**Data**
--------------------

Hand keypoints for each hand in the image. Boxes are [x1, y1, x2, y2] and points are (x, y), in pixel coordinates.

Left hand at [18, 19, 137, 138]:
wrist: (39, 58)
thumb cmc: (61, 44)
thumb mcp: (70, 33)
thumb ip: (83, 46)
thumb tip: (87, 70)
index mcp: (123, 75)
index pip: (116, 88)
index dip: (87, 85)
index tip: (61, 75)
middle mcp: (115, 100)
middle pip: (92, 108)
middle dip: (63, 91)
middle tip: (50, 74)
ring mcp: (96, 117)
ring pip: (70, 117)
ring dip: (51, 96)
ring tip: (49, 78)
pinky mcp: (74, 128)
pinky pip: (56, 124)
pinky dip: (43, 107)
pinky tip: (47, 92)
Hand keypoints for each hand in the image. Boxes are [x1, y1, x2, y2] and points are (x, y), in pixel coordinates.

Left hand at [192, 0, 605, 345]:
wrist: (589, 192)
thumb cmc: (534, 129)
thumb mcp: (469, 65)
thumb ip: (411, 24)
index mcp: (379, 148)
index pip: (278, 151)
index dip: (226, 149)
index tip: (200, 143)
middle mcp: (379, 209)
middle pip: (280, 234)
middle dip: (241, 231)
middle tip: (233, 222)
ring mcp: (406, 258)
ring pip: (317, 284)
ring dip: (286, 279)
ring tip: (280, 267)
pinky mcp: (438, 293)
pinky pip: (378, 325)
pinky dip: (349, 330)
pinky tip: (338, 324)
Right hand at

--------------------

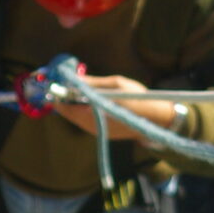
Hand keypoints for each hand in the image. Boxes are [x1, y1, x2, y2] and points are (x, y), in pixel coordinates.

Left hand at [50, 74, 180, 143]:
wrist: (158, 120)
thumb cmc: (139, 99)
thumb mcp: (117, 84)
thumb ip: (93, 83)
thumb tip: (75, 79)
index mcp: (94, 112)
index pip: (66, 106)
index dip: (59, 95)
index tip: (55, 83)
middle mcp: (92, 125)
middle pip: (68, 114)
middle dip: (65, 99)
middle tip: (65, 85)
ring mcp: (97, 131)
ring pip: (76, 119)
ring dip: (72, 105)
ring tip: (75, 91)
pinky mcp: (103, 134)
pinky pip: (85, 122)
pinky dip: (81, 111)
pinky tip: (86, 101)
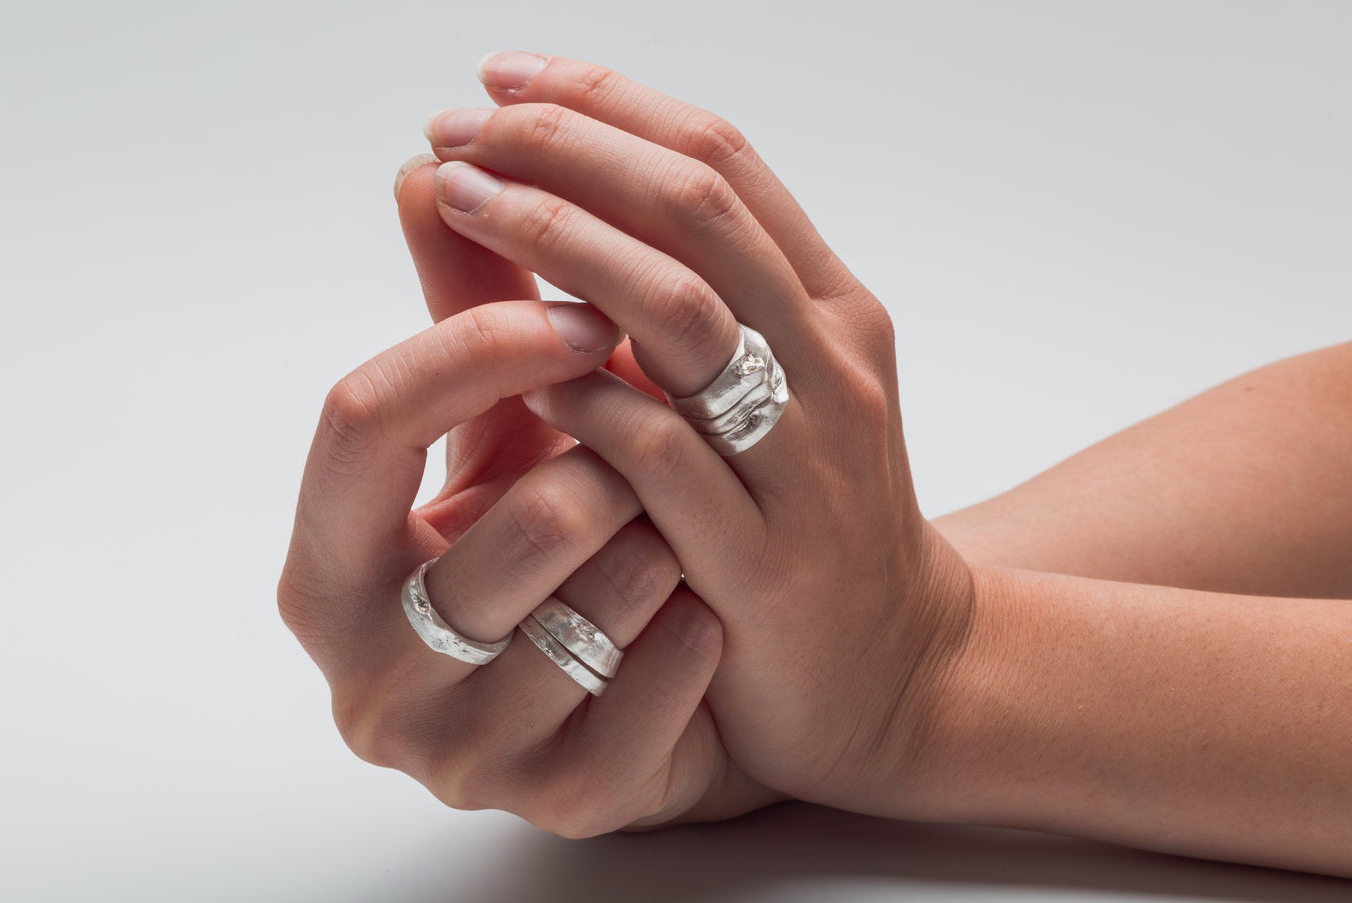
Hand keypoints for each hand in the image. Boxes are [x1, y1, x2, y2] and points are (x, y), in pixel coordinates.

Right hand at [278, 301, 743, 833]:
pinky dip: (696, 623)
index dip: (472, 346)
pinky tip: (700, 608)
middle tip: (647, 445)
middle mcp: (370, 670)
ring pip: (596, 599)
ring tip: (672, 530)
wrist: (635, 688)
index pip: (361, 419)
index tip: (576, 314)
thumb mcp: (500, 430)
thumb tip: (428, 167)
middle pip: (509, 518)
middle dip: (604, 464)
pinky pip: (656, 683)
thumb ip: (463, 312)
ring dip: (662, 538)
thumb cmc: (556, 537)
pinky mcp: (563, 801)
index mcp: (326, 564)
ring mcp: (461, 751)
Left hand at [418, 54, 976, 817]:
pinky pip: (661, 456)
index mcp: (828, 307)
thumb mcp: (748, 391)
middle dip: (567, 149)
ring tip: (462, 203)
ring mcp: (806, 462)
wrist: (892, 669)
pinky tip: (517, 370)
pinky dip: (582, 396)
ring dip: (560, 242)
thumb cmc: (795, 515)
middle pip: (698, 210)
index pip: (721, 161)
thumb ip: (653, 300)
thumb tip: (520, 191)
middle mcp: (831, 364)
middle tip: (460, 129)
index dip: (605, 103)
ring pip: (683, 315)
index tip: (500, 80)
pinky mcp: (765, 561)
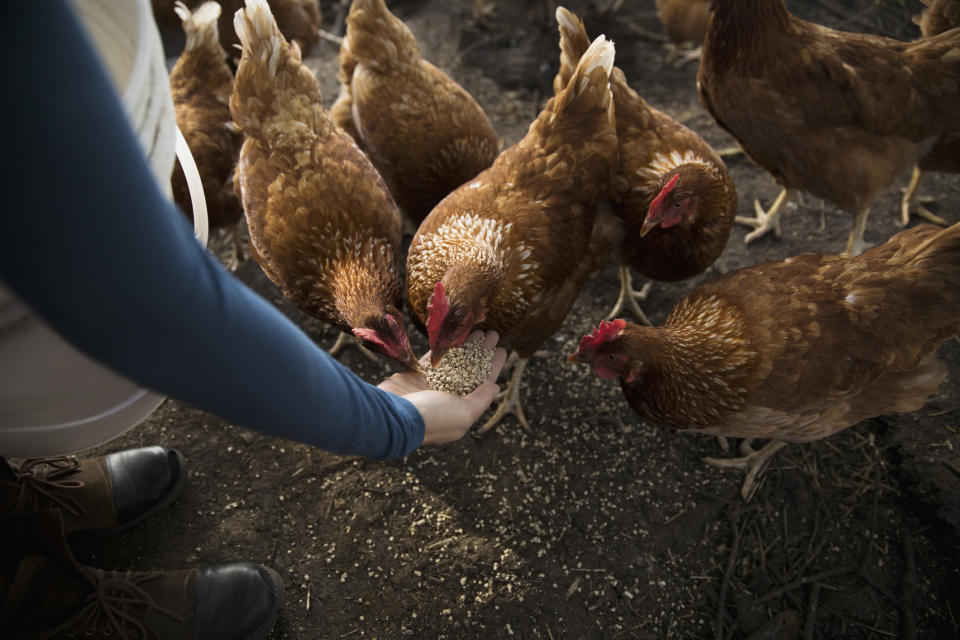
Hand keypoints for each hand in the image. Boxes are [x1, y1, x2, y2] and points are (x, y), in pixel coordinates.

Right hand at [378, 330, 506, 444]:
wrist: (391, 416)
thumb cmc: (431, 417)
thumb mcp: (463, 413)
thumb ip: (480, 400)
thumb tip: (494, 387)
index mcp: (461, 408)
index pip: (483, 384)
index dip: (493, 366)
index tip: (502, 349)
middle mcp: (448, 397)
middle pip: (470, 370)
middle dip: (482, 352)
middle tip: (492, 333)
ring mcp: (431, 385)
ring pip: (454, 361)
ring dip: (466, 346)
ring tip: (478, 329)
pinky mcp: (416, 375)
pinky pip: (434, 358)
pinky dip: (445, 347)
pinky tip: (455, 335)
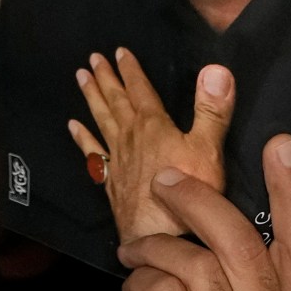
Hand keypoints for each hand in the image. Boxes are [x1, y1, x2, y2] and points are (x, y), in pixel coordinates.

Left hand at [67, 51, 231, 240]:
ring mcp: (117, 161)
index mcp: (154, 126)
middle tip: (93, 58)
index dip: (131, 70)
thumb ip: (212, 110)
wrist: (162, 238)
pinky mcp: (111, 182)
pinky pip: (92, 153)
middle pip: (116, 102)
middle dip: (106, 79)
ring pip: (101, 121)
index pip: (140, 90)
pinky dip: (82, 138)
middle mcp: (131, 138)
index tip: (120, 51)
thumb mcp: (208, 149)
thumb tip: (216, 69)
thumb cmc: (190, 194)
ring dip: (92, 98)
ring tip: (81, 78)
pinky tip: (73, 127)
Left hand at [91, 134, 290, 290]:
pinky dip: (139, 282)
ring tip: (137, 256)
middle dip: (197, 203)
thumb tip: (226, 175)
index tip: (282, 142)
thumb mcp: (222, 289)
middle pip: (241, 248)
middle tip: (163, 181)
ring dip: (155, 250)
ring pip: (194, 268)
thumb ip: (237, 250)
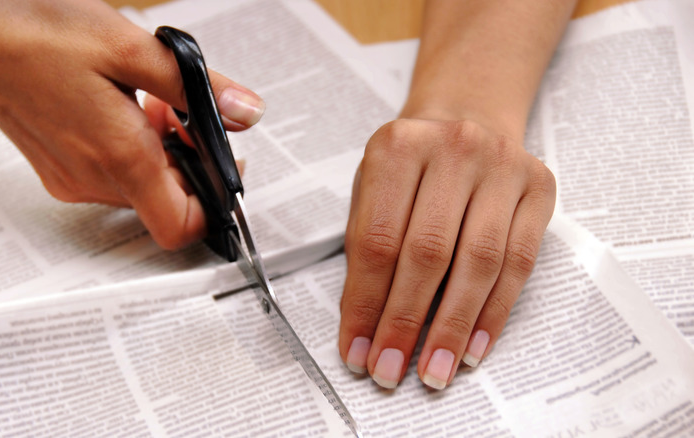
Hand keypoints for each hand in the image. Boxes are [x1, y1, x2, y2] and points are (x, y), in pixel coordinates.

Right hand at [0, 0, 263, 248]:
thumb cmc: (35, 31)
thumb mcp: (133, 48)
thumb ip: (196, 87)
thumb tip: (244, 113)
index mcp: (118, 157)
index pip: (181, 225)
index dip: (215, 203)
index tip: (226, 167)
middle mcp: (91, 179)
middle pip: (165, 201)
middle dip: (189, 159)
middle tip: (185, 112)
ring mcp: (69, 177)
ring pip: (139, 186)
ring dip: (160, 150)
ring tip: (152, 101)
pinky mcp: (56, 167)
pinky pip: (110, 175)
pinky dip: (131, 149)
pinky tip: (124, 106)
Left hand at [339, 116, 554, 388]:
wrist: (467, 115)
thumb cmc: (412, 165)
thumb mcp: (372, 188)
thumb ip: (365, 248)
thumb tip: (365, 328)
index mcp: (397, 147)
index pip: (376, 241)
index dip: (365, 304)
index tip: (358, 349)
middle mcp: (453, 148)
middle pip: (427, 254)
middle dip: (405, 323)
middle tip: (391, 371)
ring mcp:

--------------------

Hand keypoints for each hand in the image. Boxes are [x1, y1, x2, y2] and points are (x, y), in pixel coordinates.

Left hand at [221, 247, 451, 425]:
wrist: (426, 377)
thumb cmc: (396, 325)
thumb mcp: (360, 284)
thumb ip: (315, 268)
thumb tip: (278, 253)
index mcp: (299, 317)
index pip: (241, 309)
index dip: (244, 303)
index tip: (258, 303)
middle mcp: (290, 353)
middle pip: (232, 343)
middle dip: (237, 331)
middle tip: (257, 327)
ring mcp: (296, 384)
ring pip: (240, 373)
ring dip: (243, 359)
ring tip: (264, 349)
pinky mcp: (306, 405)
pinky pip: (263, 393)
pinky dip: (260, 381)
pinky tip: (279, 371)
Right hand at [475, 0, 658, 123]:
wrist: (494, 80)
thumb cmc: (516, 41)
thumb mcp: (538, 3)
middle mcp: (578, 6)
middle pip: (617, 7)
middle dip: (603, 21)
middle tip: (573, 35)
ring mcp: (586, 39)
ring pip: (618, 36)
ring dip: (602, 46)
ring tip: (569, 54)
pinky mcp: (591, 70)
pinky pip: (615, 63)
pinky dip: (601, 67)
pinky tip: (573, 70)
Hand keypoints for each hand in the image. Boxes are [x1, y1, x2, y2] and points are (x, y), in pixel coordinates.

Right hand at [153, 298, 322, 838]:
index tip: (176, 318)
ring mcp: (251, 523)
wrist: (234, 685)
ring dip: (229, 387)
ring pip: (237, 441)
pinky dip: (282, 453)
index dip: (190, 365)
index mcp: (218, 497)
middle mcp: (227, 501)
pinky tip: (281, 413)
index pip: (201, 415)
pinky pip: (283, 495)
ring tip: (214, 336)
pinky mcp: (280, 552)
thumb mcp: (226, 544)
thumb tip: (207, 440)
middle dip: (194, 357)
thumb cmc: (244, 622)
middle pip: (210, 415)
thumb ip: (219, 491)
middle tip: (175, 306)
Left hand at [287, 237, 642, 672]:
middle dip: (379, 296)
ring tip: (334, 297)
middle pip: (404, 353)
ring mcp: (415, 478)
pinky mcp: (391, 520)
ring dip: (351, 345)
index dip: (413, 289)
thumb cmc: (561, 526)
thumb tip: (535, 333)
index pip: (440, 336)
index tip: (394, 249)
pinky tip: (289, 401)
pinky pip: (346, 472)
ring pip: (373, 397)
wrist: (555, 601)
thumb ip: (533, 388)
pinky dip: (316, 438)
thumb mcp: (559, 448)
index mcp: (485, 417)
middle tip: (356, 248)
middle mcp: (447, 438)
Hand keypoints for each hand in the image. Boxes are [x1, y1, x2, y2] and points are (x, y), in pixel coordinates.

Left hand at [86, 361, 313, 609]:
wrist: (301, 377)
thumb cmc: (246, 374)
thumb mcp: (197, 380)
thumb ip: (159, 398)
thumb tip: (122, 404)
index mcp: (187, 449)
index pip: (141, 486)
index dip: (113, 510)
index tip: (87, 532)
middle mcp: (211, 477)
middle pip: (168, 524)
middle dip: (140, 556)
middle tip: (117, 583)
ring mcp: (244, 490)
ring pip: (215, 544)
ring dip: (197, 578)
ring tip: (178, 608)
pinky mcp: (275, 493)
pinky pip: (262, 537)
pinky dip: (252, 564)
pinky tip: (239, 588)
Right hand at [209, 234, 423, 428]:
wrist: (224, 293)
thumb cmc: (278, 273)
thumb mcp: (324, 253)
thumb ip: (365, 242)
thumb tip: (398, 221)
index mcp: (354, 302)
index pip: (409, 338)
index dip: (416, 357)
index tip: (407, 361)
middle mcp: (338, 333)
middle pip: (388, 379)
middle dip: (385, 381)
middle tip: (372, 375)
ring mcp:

--------------------

**Problem**
Considering only the material above, set down every line from the one with "ring dip: (51, 96)" to the one with "index dip: (226, 149)", inclusive, exactly as written.

**Response to the task**
ring dip: (51, 96)
ring tip: (49, 78)
pinky mcp: (74, 128)
pinky pip: (56, 124)
pinky dip: (43, 107)
pinky tip: (47, 92)
Hand keypoints for each hand in the image. Boxes are [x1, y1, x2, y2] and points are (x, y), in pixel coordinates.

Left hand at [192, 0, 605, 345]:
wrist: (589, 192)
thumb cmc: (534, 129)
thumb mcp: (469, 65)
thumb ip: (411, 24)
index mcp: (379, 148)
index pip: (278, 151)
index dip: (226, 149)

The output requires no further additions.